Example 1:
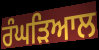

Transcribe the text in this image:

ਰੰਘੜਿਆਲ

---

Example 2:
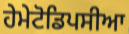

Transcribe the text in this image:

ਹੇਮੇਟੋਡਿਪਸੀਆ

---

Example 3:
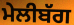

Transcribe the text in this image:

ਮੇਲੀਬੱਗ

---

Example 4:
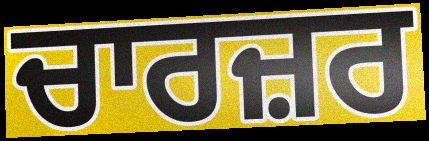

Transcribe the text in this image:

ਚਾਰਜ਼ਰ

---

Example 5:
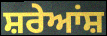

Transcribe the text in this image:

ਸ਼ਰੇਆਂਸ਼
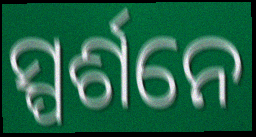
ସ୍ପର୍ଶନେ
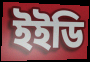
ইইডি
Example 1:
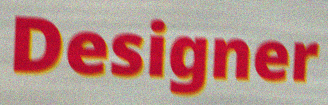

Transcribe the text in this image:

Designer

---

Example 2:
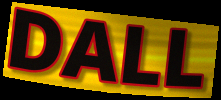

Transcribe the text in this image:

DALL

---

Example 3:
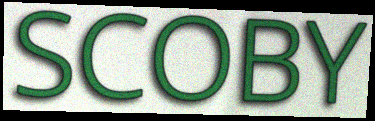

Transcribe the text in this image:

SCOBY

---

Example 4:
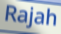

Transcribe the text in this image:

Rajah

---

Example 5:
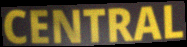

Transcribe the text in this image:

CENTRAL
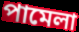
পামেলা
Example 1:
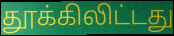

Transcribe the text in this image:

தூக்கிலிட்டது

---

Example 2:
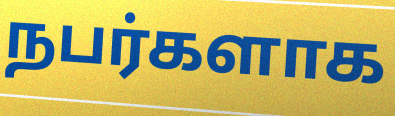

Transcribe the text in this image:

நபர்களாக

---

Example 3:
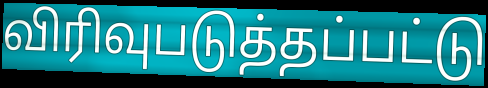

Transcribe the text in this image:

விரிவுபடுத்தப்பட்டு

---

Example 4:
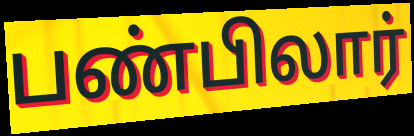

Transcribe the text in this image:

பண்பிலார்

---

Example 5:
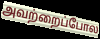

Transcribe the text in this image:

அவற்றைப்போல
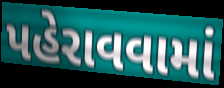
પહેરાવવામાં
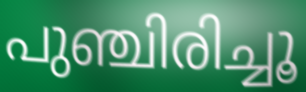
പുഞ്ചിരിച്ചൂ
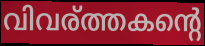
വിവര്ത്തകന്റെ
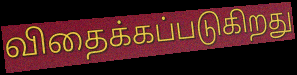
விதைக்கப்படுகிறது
*****
◆ What is being asked: Reproduce all of the entries above word for word, leaving out the pictures.

◆ Exercise output:
Example 1:

Transcribe the text in this image:

ਰੰਘੜਿਆਲ

---

Example 2:

Transcribe the text in this image:

ਹੇਮੇਟੋਡਿਪਸੀਆ

---

Example 3:

Transcribe the text in this image:

ਮੇਲੀਬੱਗ

---

Example 4:

Transcribe the text in this image:

ਚਾਰਜ਼ਰ

---

Example 5:

Transcribe the text in this image:

ਸ਼ਰੇਆਂਸ਼
ସ୍ପର୍ଶନେ
ইইডি
Example 1:

Transcribe the text in this image:

Designer

---

Example 2:

Transcribe the text in this image:

DALL

---

Example 3:

Transcribe the text in this image:

SCOBY

---

Example 4:

Transcribe the text in this image:

Rajah

---

Example 5:

Transcribe the text in this image:

CENTRAL
পামেলা
Example 1:

Transcribe the text in this image:

தூக்கிலிட்டது

---

Example 2:

Transcribe the text in this image:

நபர்களாக

---

Example 3:

Transcribe the text in this image:

விரிவுபடுத்தப்பட்டு

---

Example 4:

Transcribe the text in this image:

பண்பிலார்

---

Example 5:

Transcribe the text in this image:

அவற்றைப்போல
પહેરાવવામાં
പുഞ്ചിരിച്ചൂ
വിവര്ത്തകന്റെ
விதைக்கப்படுகிறது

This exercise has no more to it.